During my previous doctoral work with Edward Conture at Vanderbilt University, I measured emotions using EEG and the behaviors produced by nine children who stutter and nine children who don’t stutter. The EEG measures of emotion did not distinguish children who stutter from those who don’t stutter. However when I analyzed behaviors, the children who stutter, compared to their peers who did not stutter, were less adept at emotion regulation.
The study had children listen to several conversations in which adults were happy, angry, and neutral in their emotions.
I found that the children who did not stutter responded with significantly more frequent self soothing, problem solving, and other regulatory behaviors immediately after hearing the happy and angry conversations compared to the neutral one.
The children who stutter used about the same frequency of regulatory behaviors across the happy, angry, and neutral conversations.
I also found that the children who stutter using fewer emotion regulation strategies also stuttered more. In other words, it appears that use of regulatory behaviors is related to stuttering; however, we do not know if the stuttering decreases the occurrence of the regulatory behaviors or if less regulatory behavior results in more stuttering. Further research is needed to answer this question.

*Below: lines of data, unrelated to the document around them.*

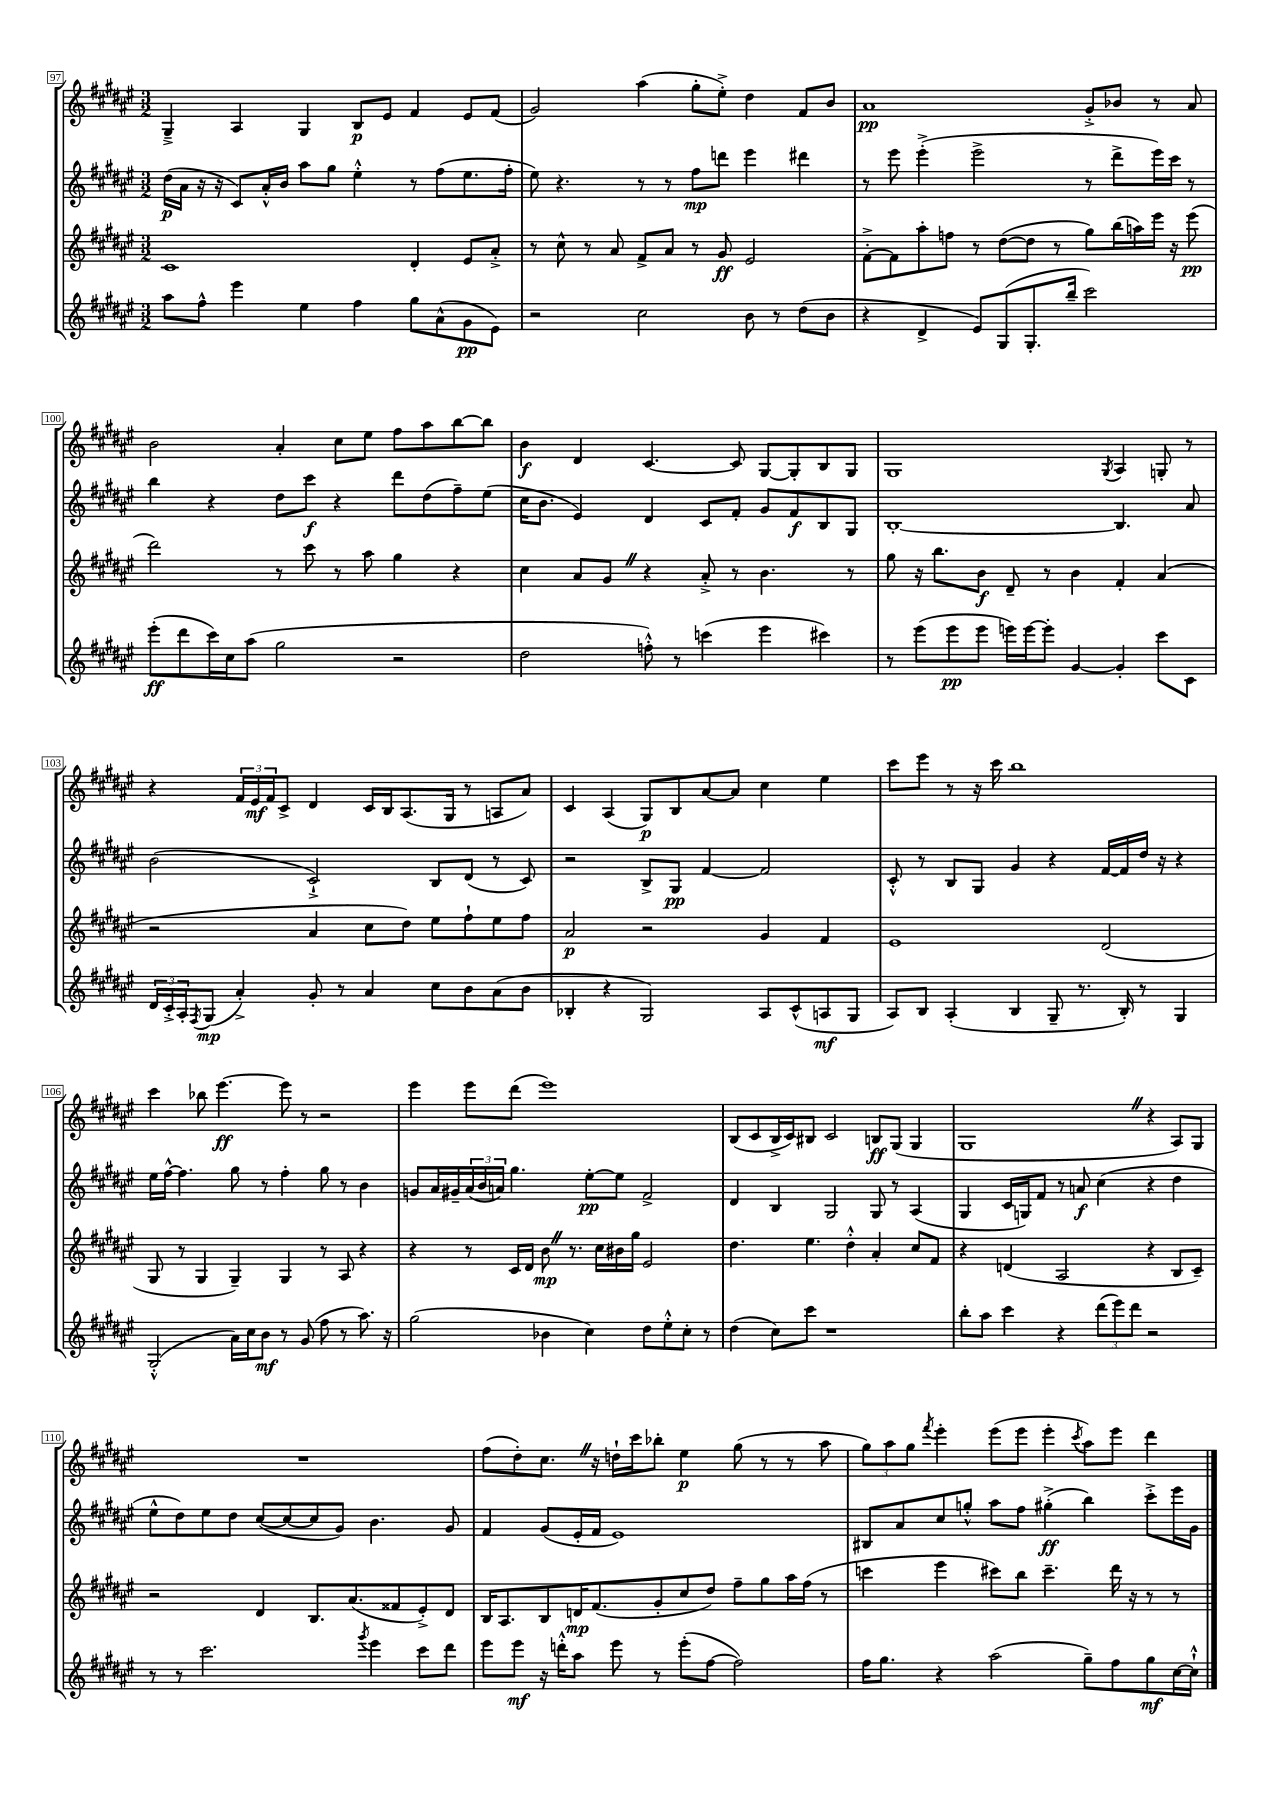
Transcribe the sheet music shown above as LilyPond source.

<<
\new StaffGroup <<
\new Staff = "s0" {
    \clef treble \key fis \major \numericTimeSignature \time 3/2
    gis4---> ais4 gis4 b8\p eis'8 fis'4 eis'8 fis'8( |
    gis'2) ais''4( gis''8-. eis''8-.->) dis''4 fis'8 b'8 |
    ais'1\pp gis'8-.-> bes'8 r8 ais'8 |
    b'2 ais'4-. cis''8 eis''8 fis''8 ais''8 b''8~ b''8 |
    b'4\f dis'4 cis'4.~ cis'8 gis8~ gis8-. b8 gis8 |
    gis1 \acciaccatura { gis8 } ais4 g8-. r8 |
    r4 \tuplet 3/2 { fis'16 eis'16\mf fis'16 } cis'8-> dis'4 cis'16 b16 ais8.( gis16 r8 a8 ais'8) |
    cis'4 ais4( gis8\p) b8 ais'8~ ais'8 cis''4 eis''4 |
    cis'''8 eis'''8 r8 r16 cis'''16 b''1 |
    cis'''4 bes''8 eis'''4.~\ff eis'''8 r8 r2 |
    eis'''4 eis'''8 dis'''8( eis'''1) |
    b8( cis'8 b16-> cis'16) bis8 cis'2 b8\ff gis8( gis4 |
    gis1 \once \override BreathingSign.text = \markup { \musicglyph "scripts.caesura.straight" } \breathe r4 ais8) gis8 |
    R1. |
    fis''8( dis''8-.) cis''8. \once \override BreathingSign.text = \markup { \musicglyph "scripts.caesura.straight" } \breathe r16 d''16-! cis'''16 bes''8-. eis''4\p gis''8( r8 r8 ais''8 |
    \tuplet 3/2 { gis''8) ais''8 gis''8 } \acciaccatura { fis'''8 } eis'''4-. eis'''8( eis'''8 eis'''4-. \acciaccatura { cis'''8 } ais''8) eis'''8 dis'''4 \bar "|." |
}
\new Staff = "s1" {
    \clef treble \key fis \major \numericTimeSignature \time 3/2
    dis''16\p( ais'16 r16 r16 cis'8) ais'16-.-^ b'16 ais''8 gis''8 eis''4-.-^ r8 fis''8( eis''8. fis''16-. |
    eis''8) r4. r8 r8 fis''8\mp d'''8 eis'''4 dis'''4 |
    r8 eis'''8 eis'''4-.->( eis'''2-> r8 dis'''8-> eis'''16) cis'''16 r8 |
    b''4 r4 dis''8 cis'''8\f r4 dis'''8 dis''8( fis''8--) eis''8( |
    cis''16 b'8. eis'4) dis'4 cis'8 fis'8-. gis'8 fis'8\f b8 gis8 |
    b1~-. b4. ais'8 |
    b'2( cis'2-!->) b8 dis'8( r8 cis'8) |
    r2 b8-> gis8\pp fis'4~ fis'2 |
    cis'8-.-^ r8 b8 gis8 gis'4 r4 fis'16~ fis'16 dis''16 r16 r4 |
    eis''16 fis''16~-^ fis''4. gis''8 r8 fis''4-. gis''8 r8 b'4 |
    g'8 ais'16 gis'16-- \tuplet 3/2 { ais'16( b'16 a'16) } gis''4. eis''8~-.\pp eis''8 fis'2-> |
    dis'4 b4 gis2 gis8 r8 ais4( |
    gis4 cis'16 g16) fis'8 r8 a'8\f cis''4( r4 dis''4 |
    eis''8-^ dis''8) eis''8 dis''8 cis''8~( cis''8~ cis''8 gis'8) b'4. gis'8 |
    fis'4 gis'8( eis'16-. fis'16 eis'1) |
    bis8 ais'8 cis''8 g''8-.-^ ais''8 fis''8 gis''4-.->\ff( b''4) cis'''8-.-> eis'''16 gis'16 \bar "|." |
}
\new Staff = "s2" {
    \clef treble \key fis \major \numericTimeSignature \time 3/2
    cis'1 dis'4-. eis'8 ais'8-.-> |
    r8 cis''8-^ r8 ais'8 fis'8-> ais'8 r8 gis'8\ff eis'2 |
    fis'8~-.-> fis'8 ais''8-. f''8 r8 dis''8~( dis''8 r8 gis''8) b''16( a''16) eis'''16 r16 eis'''8\pp( |
    dis'''2) r8 cis'''8 r8 ais''8 gis''4 r4 |
    cis''4 ais'8 gis'8 \once \override BreathingSign.text = \markup { \musicglyph "scripts.caesura.straight" } \breathe r4 ais'8-.-> r8 b'4. r8 |
    gis''8 r16 b''8. b'8\f dis'8-- r8 b'4 fis'4-. ais'4( |
    r2 ais'4 cis''8 dis''8) eis''8 fis''8-! eis''8 fis''8 |
    ais'2\p r2 gis'4 fis'4 |
    eis'1 dis'2( |
    gis8 r8 gis4 gis4--) gis4 r8 ais8 r4 |
    r4 r8 cis'16 dis'16 b'8\mp \once \override BreathingSign.text = \markup { \musicglyph "scripts.caesura.straight" } \breathe r8. cis''16 bis'16 gis''16 eis'2 |
    dis''4. eis''4. dis''4-.-^ ais'4-. cis''8 fis'8 |
    r4 d'4( ais2 r4 b8 cis'8--) |
    r2 dis'4 b8. ais'8.( fisis'8 eis'8-.->) dis'8 |
    b16 ais8. b8 d'16\mp fis'8.( gis'8-. cis''8 dis''8) fis''8-- gis''8 ais''16 fis''16( r8 |
    c'''4 eis'''4 cis'''8) b''8 cis'''4.-- dis'''16 r16 r8 r8 \bar "|." |
}
\new Staff = "s3" {
    \clef treble \key fis \major \numericTimeSignature \time 3/2
    ais''8 fis''8-^ eis'''4 eis''4 fis''4 gis''8 ais'8-^( gis'8\pp eis'8) |
    r2 cis''2 b'8 r8 dis''8( b'8 |
    r4 dis'4-> eis'8) gis8( gis8.-. b''16-- cis'''2) |
    eis'''8-.\ff( dis'''8 cis'''16) cis''16 ais''8( gis''2 r2 |
    dis''2 f''8-.-^) r8 c'''4( eis'''4 cis'''4) |
    r8 eis'''8( eis'''8\pp eis'''8 e'''16) e'''16~ e'''8-. gis'4~ gis'4-. cis'''8 cis'8 |
    \tuplet 3/2 { dis'16 cis'16-.-> ais16-. } \acciaccatura { fis8 } gis8\mp( ais'4-.->) gis'8-. r8 ais'4 cis''8 b'8 ais'8( b'8 |
    bes4-. r4 gis2) ais8 cis'8-^( a8\mf gis8 |
    ais8) b8 ais4-.( b4 gis8-- r8. b16-.) r8 gis4 |
    gis2-.-^( ais'16) cis''16 b'8\mf r8 gis'8( fis''8 r8 ais''8.) r16 |
    gis''2( bes'4 cis''4) dis''8 eis''8-.-^ cis''8-. r8 |
    dis''4( cis''8) cis'''8 r1 |
    b''8-. ais''8 cis'''4 r4 \tuplet 3/2 { dis'''8( eis'''8) dis'''8 } r2 |
    r8 r8 cis'''2. \acciaccatura { gis'''8 } eis'''4 cis'''8 dis'''8 |
    eis'''8 eis'''8\mf r16 d'''16-.-^ ais''8 eis'''8 r8 eis'''8-.( fis''8~ fis''2) |
    fis''16 gis''8. r4 ais''2( gis''8--) fis''8 gis''8\mf cis''16~ cis''16-!-^ \bar "|." |
}
>>
>>
\layout { \context { \Score currentBarNumber = #97 \override BarNumber.stencil = #(make-stencil-boxer 0.1 0.3 ly:text-interface::print) } }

More recently, I studied electrical brain responses (i.e., event-related potentials) when 4 and 5 year old children who stutter listened to sentences while they watched a cartoon. These 26 children, thirteen who stutter and thirteen who don’t, were in their first year of a longitudinal project directed by Anne Smith and Christine Weber-Fox at Purdue.
When we analyzed their brain responses, we saw subtle, but statistically significant, differences for the children who stutter compared to their peers who do not stutter. The differences in brain activity were more pronounced when the children heard words that were out of order in a sentence (“He wanted this that ball”) rather than the meaning of words (“He stood on the one music”). This study is helping us to understand that the brain activity for language may differ for some children who stutter when they are simply listening to speech without speaking themselves.
I’ve also started studying the body’s response to emotions (i.e., autonomic arousal) by measuring changes in the skin related to sweat gland activity and blood flow. This study includes school-age children who stutter and their peers who do not during speech and non-speech tasks.
Because the recordings we use are “kid friendly,” the children often talk about how much fun they had and even ask when they can return! I hope that these and other studies will help us better understand stuttering and eventually lead to therapy that helps prevent chronic stuttering.